- _Exercise directions_
Search the entries below for "Warriors". Report each line where it occurs.

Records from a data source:
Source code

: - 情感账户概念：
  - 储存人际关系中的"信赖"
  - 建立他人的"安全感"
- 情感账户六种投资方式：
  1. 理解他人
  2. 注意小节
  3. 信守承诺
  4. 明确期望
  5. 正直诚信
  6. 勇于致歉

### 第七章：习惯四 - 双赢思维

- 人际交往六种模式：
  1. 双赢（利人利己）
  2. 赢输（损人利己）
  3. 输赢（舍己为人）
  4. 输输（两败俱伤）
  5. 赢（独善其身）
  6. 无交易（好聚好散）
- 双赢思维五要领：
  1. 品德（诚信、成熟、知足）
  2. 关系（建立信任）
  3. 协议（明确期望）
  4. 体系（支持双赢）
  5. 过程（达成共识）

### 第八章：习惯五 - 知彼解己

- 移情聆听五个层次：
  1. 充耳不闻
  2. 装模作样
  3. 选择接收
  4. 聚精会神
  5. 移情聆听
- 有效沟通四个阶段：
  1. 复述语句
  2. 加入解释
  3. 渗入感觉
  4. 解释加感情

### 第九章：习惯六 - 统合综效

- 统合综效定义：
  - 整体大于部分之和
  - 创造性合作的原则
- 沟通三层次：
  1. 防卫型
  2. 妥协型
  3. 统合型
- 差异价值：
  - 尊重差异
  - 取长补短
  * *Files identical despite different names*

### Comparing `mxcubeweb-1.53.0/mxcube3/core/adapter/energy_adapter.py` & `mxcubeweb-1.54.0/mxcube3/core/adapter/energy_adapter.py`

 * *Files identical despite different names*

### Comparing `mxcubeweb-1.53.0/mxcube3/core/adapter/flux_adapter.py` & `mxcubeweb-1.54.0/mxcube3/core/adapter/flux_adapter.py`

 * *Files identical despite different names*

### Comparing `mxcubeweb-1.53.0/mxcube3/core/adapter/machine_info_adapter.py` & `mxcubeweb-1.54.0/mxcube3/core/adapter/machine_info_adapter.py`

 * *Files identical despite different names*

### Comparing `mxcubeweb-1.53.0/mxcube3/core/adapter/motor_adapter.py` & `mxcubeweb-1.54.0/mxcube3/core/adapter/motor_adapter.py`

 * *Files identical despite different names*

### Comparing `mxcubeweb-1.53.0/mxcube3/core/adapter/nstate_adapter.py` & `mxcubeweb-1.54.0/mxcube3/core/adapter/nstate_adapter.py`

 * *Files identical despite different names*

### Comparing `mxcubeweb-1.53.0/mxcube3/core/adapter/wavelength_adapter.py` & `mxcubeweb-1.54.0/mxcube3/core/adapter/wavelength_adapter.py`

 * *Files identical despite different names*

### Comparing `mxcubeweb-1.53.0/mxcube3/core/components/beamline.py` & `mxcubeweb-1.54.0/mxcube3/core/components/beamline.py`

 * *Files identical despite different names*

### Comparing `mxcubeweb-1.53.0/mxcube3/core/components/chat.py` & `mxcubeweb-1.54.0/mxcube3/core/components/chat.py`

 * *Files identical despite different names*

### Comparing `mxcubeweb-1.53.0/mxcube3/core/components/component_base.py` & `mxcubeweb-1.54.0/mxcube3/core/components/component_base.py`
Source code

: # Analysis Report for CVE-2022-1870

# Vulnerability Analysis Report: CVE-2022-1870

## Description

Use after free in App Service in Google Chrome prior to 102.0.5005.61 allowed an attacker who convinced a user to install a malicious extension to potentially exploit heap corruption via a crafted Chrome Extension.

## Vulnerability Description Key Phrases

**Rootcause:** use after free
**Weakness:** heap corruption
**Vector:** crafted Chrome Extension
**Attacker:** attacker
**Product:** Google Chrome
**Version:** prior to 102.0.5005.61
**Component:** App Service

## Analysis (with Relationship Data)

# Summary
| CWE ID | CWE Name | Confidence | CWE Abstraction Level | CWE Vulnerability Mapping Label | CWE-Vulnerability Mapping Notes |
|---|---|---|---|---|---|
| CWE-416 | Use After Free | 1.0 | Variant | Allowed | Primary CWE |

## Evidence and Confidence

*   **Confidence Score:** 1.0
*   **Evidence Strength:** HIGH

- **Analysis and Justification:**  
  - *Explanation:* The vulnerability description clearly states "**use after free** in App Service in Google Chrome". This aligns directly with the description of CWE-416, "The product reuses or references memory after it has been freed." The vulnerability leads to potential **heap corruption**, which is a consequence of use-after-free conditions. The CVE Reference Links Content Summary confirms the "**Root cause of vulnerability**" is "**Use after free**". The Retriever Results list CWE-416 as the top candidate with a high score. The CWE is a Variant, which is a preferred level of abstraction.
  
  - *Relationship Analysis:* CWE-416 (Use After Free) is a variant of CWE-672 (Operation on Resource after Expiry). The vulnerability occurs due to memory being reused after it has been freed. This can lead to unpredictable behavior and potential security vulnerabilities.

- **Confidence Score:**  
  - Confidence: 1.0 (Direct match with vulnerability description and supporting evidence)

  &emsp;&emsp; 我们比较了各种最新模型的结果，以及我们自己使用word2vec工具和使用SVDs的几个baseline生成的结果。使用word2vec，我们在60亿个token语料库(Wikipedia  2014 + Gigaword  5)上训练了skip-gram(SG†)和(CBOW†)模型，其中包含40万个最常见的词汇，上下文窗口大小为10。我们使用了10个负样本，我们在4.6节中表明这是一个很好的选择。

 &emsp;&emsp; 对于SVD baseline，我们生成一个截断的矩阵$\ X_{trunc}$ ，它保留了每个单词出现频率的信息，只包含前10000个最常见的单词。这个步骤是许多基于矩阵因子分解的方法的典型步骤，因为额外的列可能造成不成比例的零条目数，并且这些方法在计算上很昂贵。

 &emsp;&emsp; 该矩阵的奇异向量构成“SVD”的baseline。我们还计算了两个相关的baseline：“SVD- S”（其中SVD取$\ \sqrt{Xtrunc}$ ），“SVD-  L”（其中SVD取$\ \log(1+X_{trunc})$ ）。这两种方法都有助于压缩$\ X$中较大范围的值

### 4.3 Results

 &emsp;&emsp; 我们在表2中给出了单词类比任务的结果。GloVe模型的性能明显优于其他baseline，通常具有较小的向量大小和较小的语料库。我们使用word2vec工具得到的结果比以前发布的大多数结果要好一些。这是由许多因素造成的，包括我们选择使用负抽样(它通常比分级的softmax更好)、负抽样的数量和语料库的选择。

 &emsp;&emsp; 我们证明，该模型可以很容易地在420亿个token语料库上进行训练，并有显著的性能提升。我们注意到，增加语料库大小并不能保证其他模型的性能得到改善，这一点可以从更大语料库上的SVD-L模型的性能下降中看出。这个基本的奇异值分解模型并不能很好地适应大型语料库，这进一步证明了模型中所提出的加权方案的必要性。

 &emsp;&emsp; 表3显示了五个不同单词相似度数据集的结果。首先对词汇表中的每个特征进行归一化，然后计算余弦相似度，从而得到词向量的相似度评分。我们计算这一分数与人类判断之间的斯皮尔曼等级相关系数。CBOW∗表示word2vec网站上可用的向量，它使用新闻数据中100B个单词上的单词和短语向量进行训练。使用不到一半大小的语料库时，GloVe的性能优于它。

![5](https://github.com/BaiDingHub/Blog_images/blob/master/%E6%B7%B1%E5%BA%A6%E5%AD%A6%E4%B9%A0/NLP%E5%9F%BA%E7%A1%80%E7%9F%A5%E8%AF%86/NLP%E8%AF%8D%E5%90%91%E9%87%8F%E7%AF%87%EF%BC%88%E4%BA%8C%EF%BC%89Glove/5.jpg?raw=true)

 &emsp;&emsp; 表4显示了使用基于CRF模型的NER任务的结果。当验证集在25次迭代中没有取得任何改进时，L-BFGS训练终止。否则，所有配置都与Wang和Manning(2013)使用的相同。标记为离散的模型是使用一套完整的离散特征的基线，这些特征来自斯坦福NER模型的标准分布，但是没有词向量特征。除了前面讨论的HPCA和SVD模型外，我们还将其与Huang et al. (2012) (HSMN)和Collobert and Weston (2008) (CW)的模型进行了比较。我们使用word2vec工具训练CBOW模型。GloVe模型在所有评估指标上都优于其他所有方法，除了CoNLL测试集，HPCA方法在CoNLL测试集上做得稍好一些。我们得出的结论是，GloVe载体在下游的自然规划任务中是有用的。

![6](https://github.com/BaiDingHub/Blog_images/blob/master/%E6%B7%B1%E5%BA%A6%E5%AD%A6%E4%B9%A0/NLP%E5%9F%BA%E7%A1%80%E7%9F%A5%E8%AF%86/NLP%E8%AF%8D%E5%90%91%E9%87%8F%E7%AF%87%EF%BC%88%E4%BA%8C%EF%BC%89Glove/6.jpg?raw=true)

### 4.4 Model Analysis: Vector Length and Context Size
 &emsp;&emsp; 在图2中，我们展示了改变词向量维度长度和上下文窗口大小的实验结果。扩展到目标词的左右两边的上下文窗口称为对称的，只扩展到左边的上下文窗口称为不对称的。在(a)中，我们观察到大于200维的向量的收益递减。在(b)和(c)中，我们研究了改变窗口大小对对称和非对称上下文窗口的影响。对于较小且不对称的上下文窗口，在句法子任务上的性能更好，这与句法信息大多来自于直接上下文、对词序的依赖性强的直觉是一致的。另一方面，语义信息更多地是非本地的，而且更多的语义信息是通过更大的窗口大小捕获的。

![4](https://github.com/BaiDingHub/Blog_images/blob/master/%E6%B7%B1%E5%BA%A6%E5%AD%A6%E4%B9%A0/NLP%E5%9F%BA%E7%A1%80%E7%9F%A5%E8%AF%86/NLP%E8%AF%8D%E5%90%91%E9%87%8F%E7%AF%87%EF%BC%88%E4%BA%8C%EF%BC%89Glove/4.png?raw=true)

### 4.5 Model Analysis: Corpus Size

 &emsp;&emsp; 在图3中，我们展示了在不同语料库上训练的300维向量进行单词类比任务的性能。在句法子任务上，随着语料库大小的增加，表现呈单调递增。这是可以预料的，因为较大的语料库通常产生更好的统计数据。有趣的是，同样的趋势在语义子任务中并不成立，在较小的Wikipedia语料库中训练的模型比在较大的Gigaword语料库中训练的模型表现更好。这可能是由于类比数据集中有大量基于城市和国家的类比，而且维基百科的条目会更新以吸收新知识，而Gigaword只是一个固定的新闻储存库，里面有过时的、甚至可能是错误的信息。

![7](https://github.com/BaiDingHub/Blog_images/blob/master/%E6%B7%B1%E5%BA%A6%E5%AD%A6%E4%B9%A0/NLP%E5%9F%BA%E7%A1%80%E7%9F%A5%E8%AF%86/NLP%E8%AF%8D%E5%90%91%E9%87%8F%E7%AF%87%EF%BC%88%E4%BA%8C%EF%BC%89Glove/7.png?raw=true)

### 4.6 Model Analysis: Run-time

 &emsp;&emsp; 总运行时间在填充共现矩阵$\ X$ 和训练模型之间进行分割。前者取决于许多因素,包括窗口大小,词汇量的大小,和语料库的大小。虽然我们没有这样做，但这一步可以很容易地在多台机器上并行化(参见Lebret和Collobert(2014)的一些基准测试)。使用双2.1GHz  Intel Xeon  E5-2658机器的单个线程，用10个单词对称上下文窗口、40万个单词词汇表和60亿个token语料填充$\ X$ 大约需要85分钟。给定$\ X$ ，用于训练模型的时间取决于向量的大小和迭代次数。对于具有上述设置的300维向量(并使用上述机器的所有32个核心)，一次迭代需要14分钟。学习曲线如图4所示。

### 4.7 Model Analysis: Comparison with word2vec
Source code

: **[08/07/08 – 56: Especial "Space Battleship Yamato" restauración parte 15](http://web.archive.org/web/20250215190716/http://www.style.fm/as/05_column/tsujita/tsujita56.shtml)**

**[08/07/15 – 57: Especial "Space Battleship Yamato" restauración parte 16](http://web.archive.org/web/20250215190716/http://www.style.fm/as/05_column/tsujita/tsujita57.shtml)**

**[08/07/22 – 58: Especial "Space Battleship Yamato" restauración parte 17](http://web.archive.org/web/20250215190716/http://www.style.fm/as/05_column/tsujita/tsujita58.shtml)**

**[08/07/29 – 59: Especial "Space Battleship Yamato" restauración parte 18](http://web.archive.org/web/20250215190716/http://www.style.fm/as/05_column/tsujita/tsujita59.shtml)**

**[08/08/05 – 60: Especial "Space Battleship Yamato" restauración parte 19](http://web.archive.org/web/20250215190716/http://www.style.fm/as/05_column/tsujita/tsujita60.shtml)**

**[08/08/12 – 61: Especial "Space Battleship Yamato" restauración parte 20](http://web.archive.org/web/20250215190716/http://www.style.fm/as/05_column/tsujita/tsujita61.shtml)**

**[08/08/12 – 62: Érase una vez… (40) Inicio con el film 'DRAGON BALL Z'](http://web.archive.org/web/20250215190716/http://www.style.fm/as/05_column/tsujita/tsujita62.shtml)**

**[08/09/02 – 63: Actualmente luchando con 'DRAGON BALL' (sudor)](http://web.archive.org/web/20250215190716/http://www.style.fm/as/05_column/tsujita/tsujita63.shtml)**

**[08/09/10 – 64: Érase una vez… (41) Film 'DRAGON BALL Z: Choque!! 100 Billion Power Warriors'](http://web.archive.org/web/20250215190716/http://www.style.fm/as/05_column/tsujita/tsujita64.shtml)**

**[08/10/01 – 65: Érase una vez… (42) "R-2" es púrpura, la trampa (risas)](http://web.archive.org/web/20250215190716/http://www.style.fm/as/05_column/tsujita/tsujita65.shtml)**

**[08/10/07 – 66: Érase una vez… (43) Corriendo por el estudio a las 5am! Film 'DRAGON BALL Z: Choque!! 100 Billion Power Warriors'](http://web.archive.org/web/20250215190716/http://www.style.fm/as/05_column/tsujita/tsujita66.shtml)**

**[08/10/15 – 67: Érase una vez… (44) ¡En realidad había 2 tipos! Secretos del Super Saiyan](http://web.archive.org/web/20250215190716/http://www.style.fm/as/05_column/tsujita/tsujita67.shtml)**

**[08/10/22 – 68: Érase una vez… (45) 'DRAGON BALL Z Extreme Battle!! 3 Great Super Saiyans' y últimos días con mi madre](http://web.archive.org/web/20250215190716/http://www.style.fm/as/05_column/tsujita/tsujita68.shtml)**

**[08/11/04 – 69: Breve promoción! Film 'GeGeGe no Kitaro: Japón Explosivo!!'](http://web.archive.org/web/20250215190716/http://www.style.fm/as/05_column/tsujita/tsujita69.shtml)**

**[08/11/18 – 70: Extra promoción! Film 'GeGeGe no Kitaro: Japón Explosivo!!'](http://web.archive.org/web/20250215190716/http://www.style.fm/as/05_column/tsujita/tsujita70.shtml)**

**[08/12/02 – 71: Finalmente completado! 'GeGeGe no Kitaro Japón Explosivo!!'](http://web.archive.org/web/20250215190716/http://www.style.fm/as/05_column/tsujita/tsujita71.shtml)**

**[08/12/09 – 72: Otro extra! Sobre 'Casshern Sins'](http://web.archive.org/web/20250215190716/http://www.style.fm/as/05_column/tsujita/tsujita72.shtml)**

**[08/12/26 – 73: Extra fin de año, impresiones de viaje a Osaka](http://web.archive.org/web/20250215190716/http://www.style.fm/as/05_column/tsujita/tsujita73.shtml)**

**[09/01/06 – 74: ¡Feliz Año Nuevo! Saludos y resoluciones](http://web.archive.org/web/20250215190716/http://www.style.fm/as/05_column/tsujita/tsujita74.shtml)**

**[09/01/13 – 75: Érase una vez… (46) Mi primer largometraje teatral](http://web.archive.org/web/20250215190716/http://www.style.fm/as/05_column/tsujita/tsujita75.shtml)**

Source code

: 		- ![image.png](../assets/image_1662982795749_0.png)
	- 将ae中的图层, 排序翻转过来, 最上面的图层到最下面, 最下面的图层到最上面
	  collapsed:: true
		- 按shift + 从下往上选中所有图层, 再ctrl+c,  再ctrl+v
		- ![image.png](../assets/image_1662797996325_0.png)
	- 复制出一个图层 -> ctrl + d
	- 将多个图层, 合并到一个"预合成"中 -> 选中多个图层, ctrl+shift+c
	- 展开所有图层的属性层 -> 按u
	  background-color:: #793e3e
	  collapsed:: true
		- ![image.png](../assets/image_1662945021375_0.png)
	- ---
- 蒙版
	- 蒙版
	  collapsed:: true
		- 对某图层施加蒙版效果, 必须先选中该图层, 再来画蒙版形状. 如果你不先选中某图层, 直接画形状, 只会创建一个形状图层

- _Response area_
**[08/09/10 – 64: Érase una vez… (41) Film 'DRAGON BALL Z: Choque!! 100 Billion Power Warriors'](http://web.archive.org/web/20250215190716/http://www.style.fm/as/05_column/tsujita/tsujita64.shtml)**
**[08/10/07 – 66: Érase una vez… (43) Corriendo por el estudio a las 5am! Film 'DRAGON BALL Z: Choque!! 100 Billion Power Warriors'](http://web.archive.org/web/20250215190716/http://www.style.fm/as/05_column/tsujita/tsujita66.shtml)**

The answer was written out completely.